◆ **Work instruction**
Exactly as they appear, print the line with "focal_mm: 4.9" and each line after it through the end of the entries below; leave out pictures.

◆ **Provided records**
********************

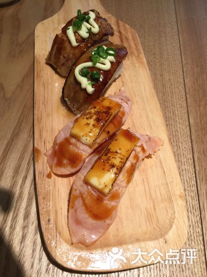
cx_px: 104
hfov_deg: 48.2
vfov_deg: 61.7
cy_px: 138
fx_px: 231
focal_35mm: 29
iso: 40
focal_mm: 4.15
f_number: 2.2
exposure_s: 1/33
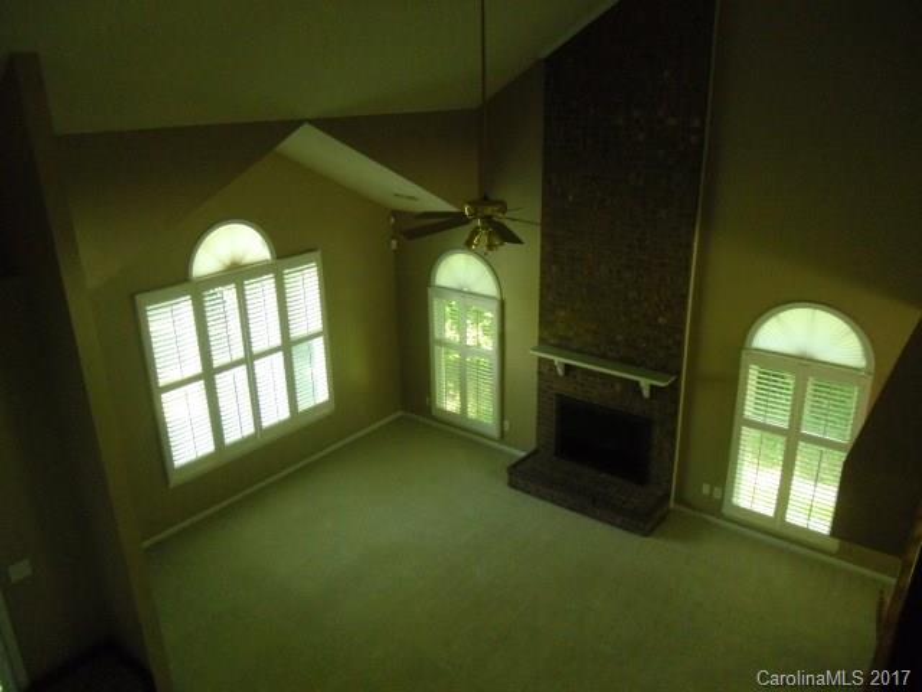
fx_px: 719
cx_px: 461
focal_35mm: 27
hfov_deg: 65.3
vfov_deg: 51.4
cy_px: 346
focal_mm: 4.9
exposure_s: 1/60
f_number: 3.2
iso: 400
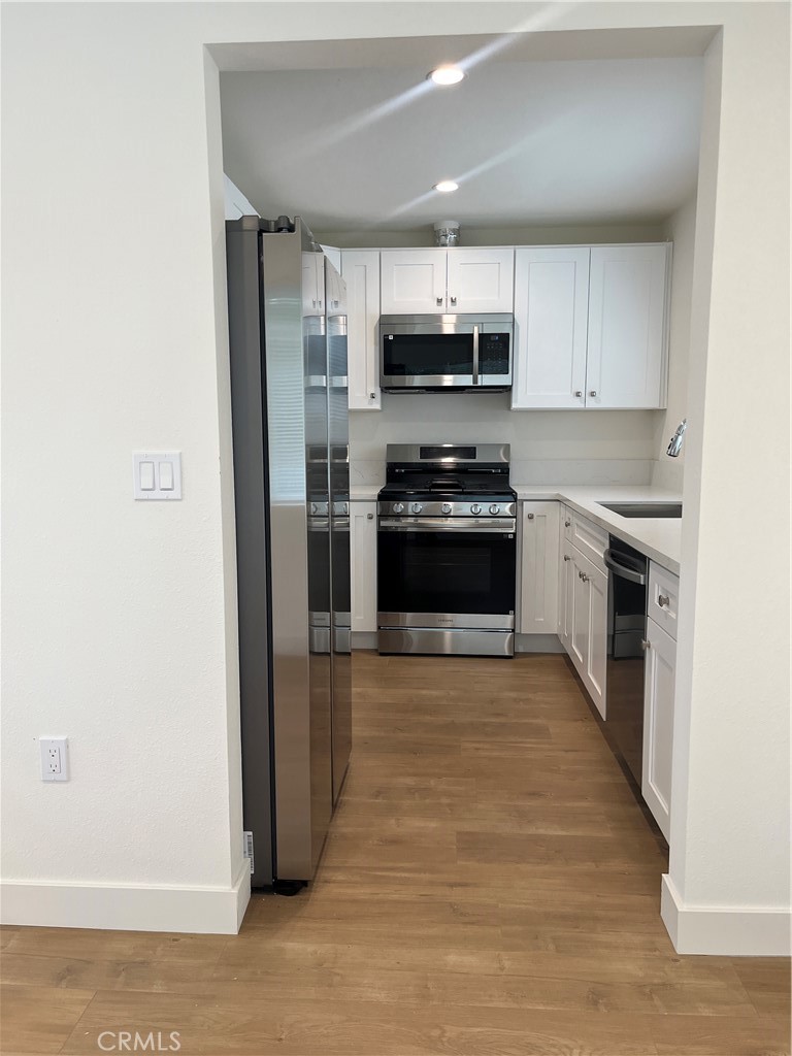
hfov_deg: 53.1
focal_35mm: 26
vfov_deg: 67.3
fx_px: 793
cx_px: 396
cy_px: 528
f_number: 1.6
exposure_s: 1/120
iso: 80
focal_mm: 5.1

********************

◆ **Problem solution**
focal_mm: 4.9
exposure_s: 1/60
f_number: 3.2
iso: 400
hfov_deg: 53.1
focal_35mm: 26
vfov_deg: 67.3
fx_px: 793
cx_px: 396
cy_px: 528
f_number: 1.6
exposure_s: 1/120
iso: 80
focal_mm: 5.1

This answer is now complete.